DATA SECTION:
********************

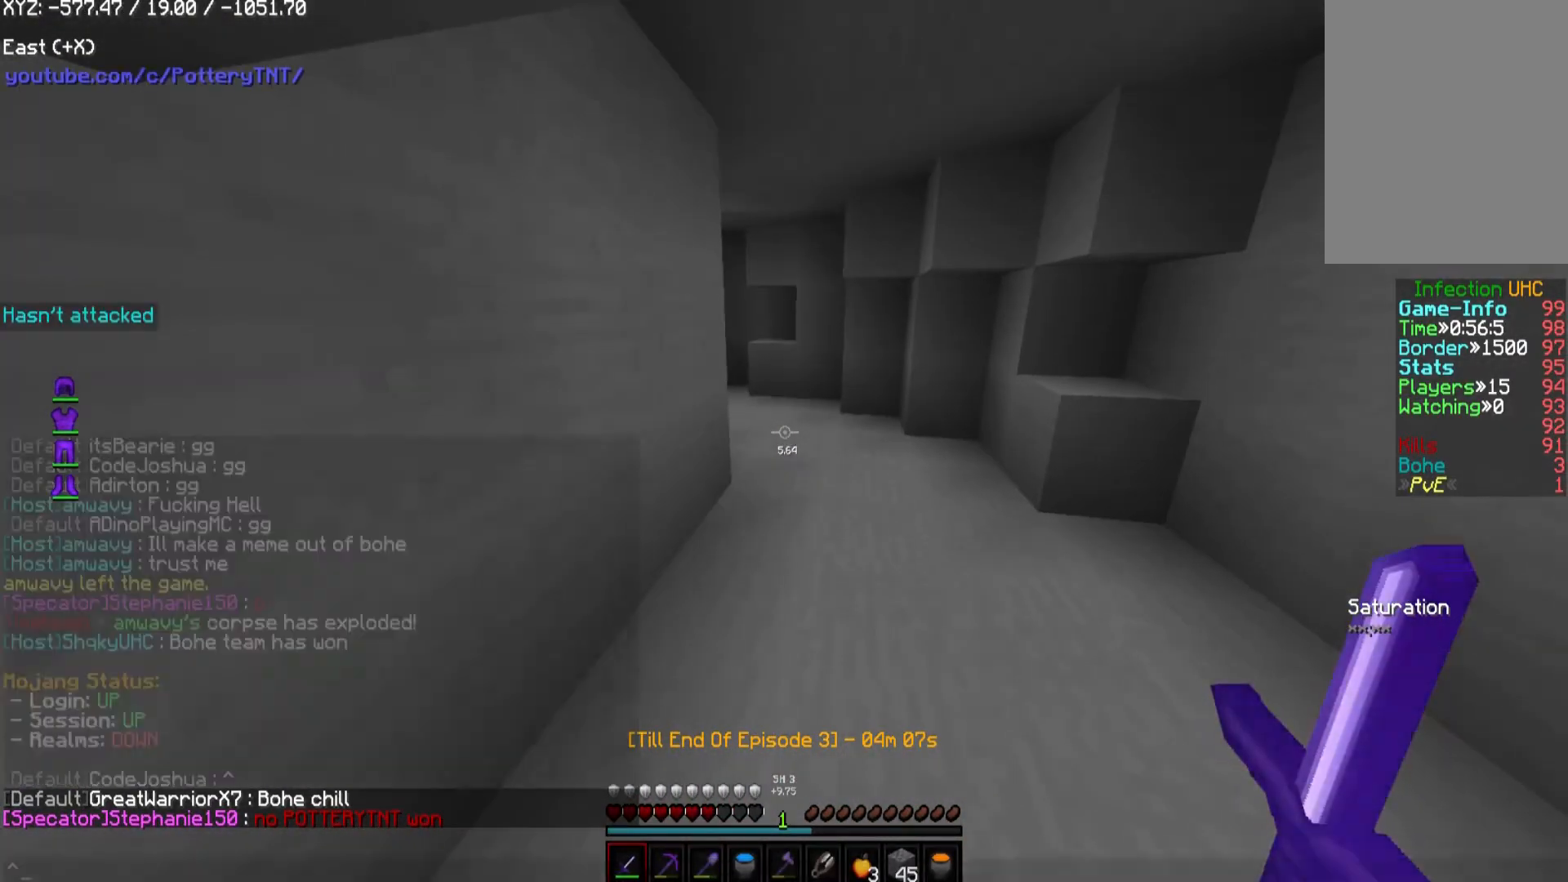
Gameplay with keyboard and mouse; each line is a JSON object with the keys and mouse buttons held at the frame after it. "events" lists presses ("down") and releases ("up") of "a", "d", "s", "w", "mouse_left" and "mouse_right" between this image and that frame as [ms after this image, input, new state], when the widget could be followed in between. "mouse_left", "mouse_right" = the "left", "right" buttons of the "mouse" list. No other keys are recorded. Fast repeated clicks can show as one long hold. Mouse movement is not recorded.
{"keys": ["w"], "mouse": [], "events": [[303, "w", "down"]]}
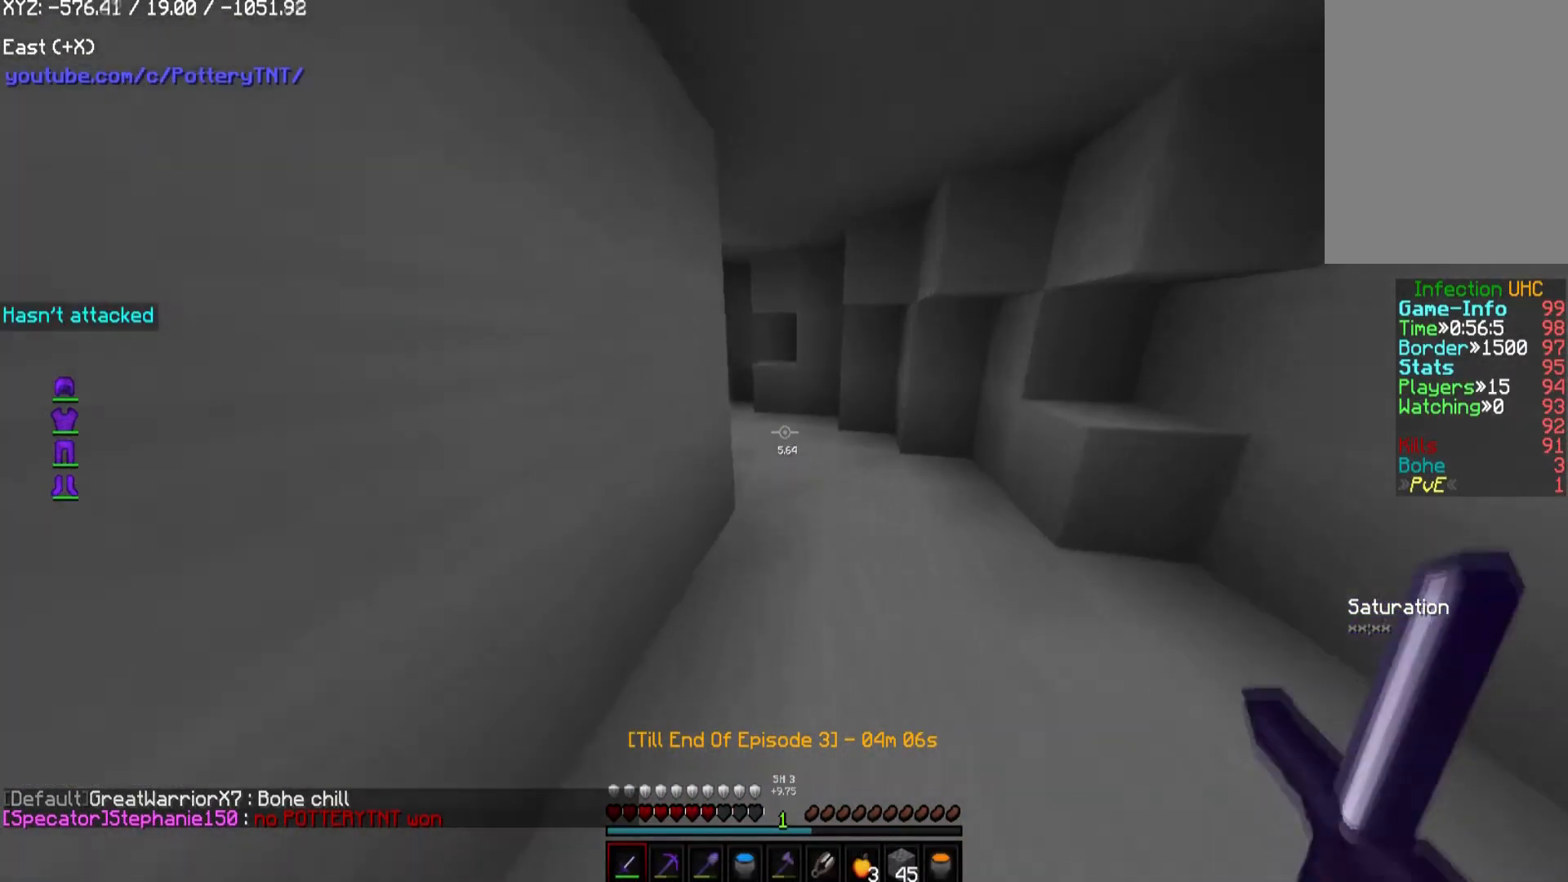
{"keys": ["w"], "mouse": [], "events": []}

********************

TASK GOAL: The lines to return are those in the material above that hold "down".

ANSWER BOX:
Gameplay with keyboard and mouse; each line is a JSON object with the keys and mouse buttons held at the frame after it. "events" lists presses ("down") and releases ("up") of "a", "d", "s", "w", "mouse_left" and "mouse_right" between this image and that frame as [ms after this image, input, new state], when the widget could be followed in between. "mouse_left", "mouse_right" = the "left", "right" buttons of the "mouse" list. No other keys are recorded. Fast repeated clicks can show as one long hold. Mouse movement is not recorded.
{"keys": ["w"], "mouse": [], "events": [[303, "w", "down"]]}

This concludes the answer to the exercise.